Do I get a new Harley, then?
When my daughter was a toddler in 1999, I sold my Harley Davidson motorcycle and used the proceeds to pay for a Florida pre-paid tuition program to secure her tuition costs. I then began a savings program dedicated to her other future educational expenses. I was excited to hear about President Joe Biden’s plan to pay off school loans. However, because of our sacrifice and planning, my daughter doesn’t have any debt. So with that in mind, we can just call it even if you send me another Harley.
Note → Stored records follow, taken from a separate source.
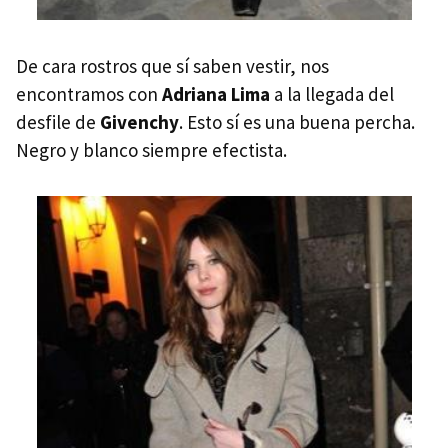
De cara rostros que sí saben vestir, nos
encontramos con
Adriana Lima
a la llegada del
desfile de
Givenchy
. Esto sí es una buena percha.
Negro y blanco siempre efectista.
David L. Fraser, Clearwater
Skip the Hallmark card
Let’s celebrate seniors on Sunday, Senior Citizens Day | Column, Aug. 20
I am of a certain age where I guess I could find it insulting to be called a “senior.” I’m not sure what that moniker ever stood for, except classifying us as old and in need of assistance. Please remember that dementia and Alzheimer’s can affect those in their 50s, so I appreciate the funding but it’s not just a “senior” thing. Our homeowner’s insurance doubled this year, so we are contemplating selling our beloved home, while the governor is off chasing non-existent critical race theory in schools. As to what we need, regardless of age, it is affordable health care, clean water and air, a transportation system that meets the needs of all and a public education system that ensures the younger generations are prepared to preserve our republic. So let’s hold off on the Hallmark cards and do something worthy for all the citizens of Florida.
Diane Pearson, Dunedin
The power of the powerful
The losers call for restraints on power. The winners revel in exercising control. For supporting data, review history and geography since the time of the caesars.
Mortimer Brown, Lutz
It’s the smart phone, stupid
Students lose access to books amid ‘purging of ideas’ in many states | Aug. 21
The book banners are totally out of touch. If they want to protect children from sexually explicit reading material, the governor and Florida Legislature will need to pass laws prohibiting any child under 12 from ever touching a smart phone. As for parental controls, most 10-years-olds have a better comprehension of today’s electronic devices than their adult guardians ever will. Don’t forget: Inquiring minds want to know.